Numa altura em que o vasto catálogo de séries disponíveis tende a repetir formatos de grande produção e temas mais ou menos populares, é bom saber que ainda há espaço no panorama televisivo para objetos de uma certa classe madura, com lógicas narrativas mais discretas mas não menos exigentes. Por outras palavras, criações que assumem um determinado contexto histórico, com sobriedade suficiente para dele extraírem ficção "adulta" com um gancho para a realidade, de hoje e de ontem. É o caso de The Sleepers, a série checa realizada por Ivan Zacharias (Wasteland) que chega este domingo à HBO Portugal, por ocasião dos 30 anos da Revolução de Veludo - a revolução não violenta, tal como o nosso 25 de Abril, que levou à queda do governo comunista na antiga Checoslováquia, colocando um ponto final a 40 anos de domínio soviético.

Ambientado nesses últimos meses de 1989, em que os ímpetos da mudança já se faziam sentir na Alemanha Oriental, Hungria e Polónia, The Sleepers apresenta-se com todos os elementos de um focado drama de espionagem, a revisitar as marcas do clima histórico e assente num conjunto de personagens que funcionam em rede, sem que seja logo muito claro o que as liga ou de que "lado" estão. Essa ambiguidade é o território, aqui bem gerido, do suspense.

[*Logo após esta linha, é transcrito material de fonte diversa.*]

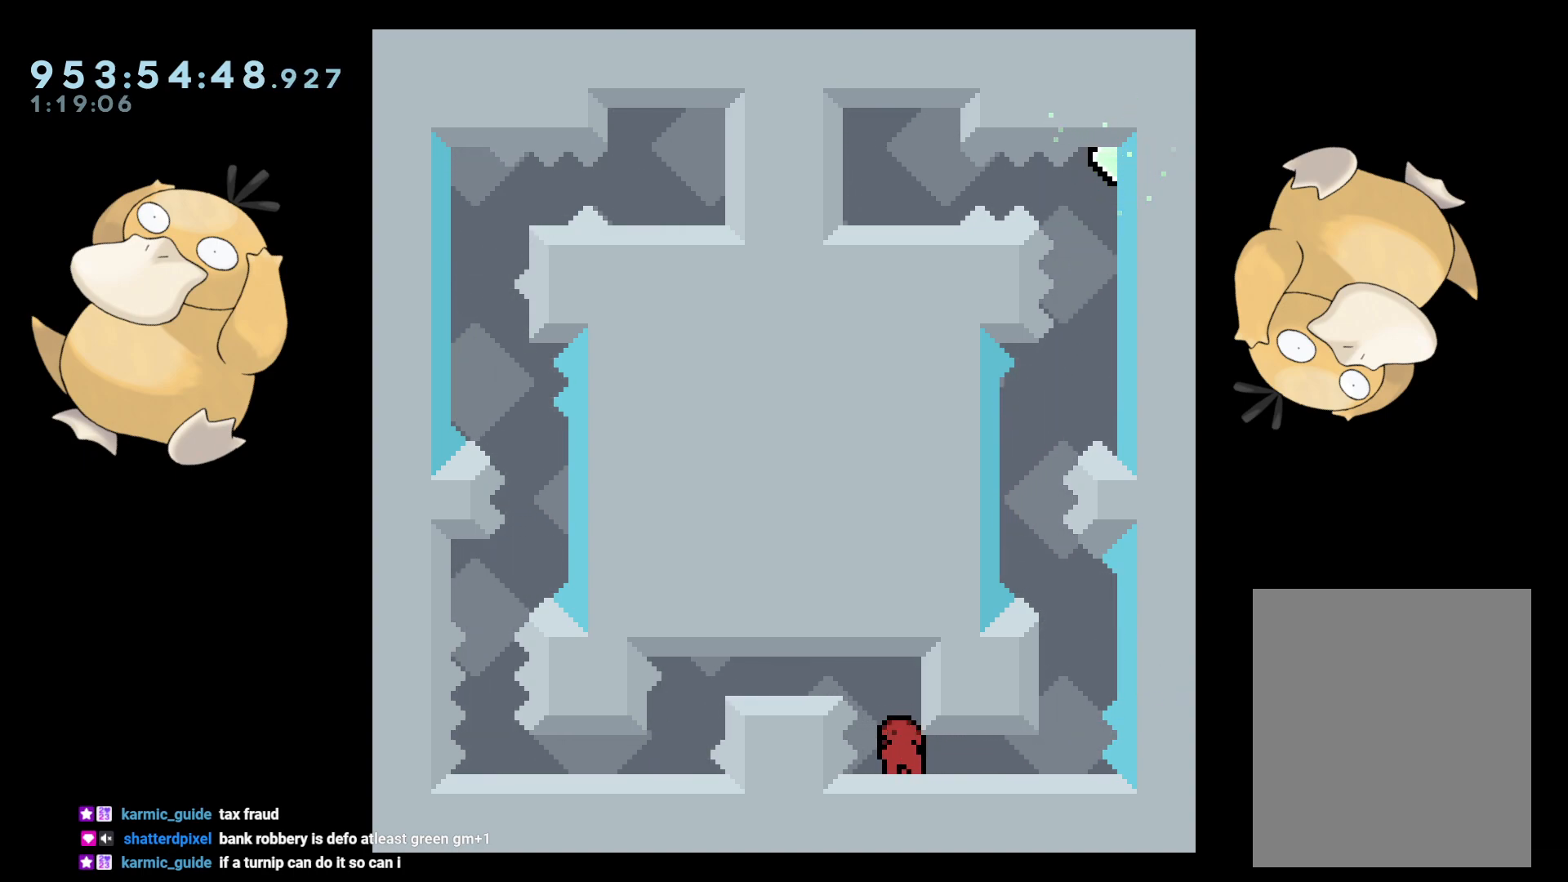
{"buttons": ["R1", "DPAD_DOWN"], "left_stick": "center", "right_stick": "center", "events": [[183, "DPAD_LEFT", "down"], [200, "R1", "down"], [233, "DPAD_DOWN", "up"], [317, "R1", "up"], [333, "B", "up"], [333, "DPAD_DOWN", "down"], [400, "DPAD_LEFT", "up"], [433, "R1", "down"]]}
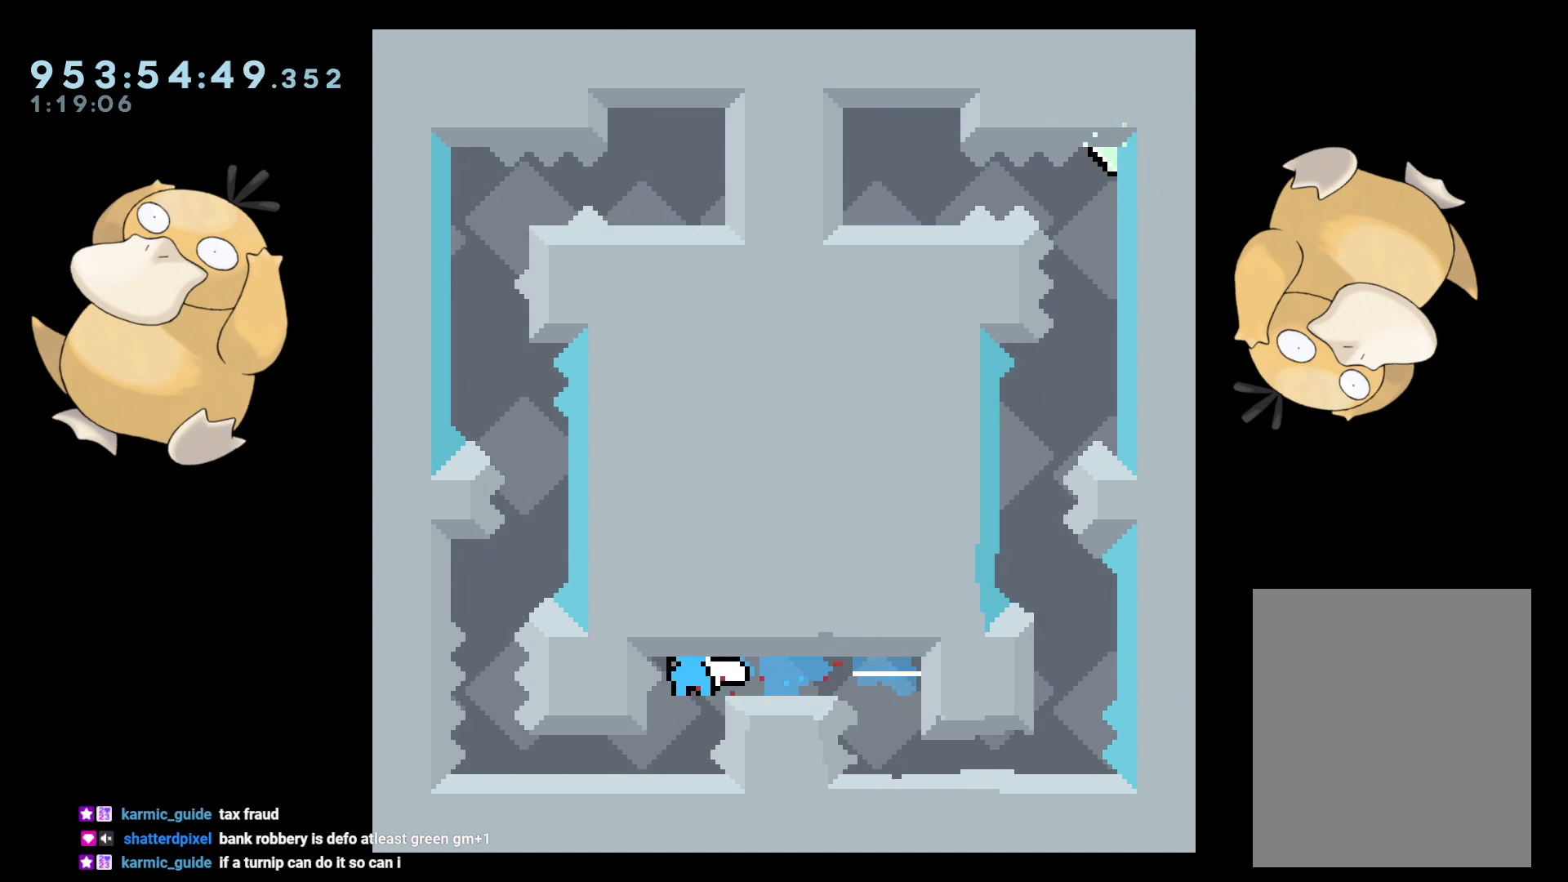
{"buttons": ["L2", "DPAD_LEFT"], "left_stick": "center", "right_stick": "center", "events": [[83, "R1", "up"], [267, "DPAD_DOWN", "up"], [417, "DPAD_LEFT", "down"], [483, "L2", "down"]]}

No centro da trama está um casal de dissidentes, Marie (Tatiana Pauhofova), violinista, e Viktor (Martin Mysicka), professor, a viverem em Londres há 12 anos. Os dois regressam a Praga por iniciativa dele (sem que também sejam transparentes os seus motivos) e, ainda pouco tempo depois da chegada, e de começarem a retomar os contactos no seu país, acabam separados por uma circunstância súbita (que importa não revelar). Resultado: ela vai parar a uma cama de hospital e ele literalmente desaparece do mapa... A partir daqui, Marie estará por sua conta na investigação secreta do estranho desaparecimento do marido, movendo-se entre os dois lados - da Segurança de Estado e dos dissidentes -, mas sempre em terrenos e circuitos perigosos.

O que não falta aqui são casas revistadas por homens de casacos de cabedal preto, gravadores ocultos, alguém que espia outrem dentro de um carro, comboio ou atrás da esquina, raptos, telefonemas enigmáticos e outras delícias do género ficcional em causa. Estes são movimentos e tópicos constantes na ação de The Sleepers, uma dinâmica que envolve o espectador, mas com a devida distância cerebral e gravidade dramática. Por sua vez, Marie, que se torna o principal ponto de vista dentro da teia de ocorrências, habita a atmosfera da época - recriada de forma exímia - pelas linhas mais kafkianas, percorrendo o cinzentismo da burocracia, dos edifícios e dos funcionários como um corpo forasteiro dentro do seu próprio país.

No curioso genérico de cada episódio (seis no total), em que se vêm as personagens, em planos individuais, a dormitarem numa aparência de quadros de natureza morta, impõe-se uma perceção: a de que, entre o sono e a vigília, estas pessoas vivem o estertor do cenário político de então sob um permanente efeito soporífero. Esse causado pelo desconhecimento do estado das coisas ou pelas angustias mais íntimas, do passado e do presente. Também por aí, no cruzamento da escala individual com a máquina obscura da conjuntura política, The Sleepers revela o seu valor enquanto estimulante produção europeia, com o caráter desafetado e sério que faz falta numa paisagem de séries cada vez menos interessadas no registo não espetacular; neste caso, em que tudo acontece por via de uma troca de gestos humanos, mais ou menos brutais, verdades e mentiras, num jogo complexo.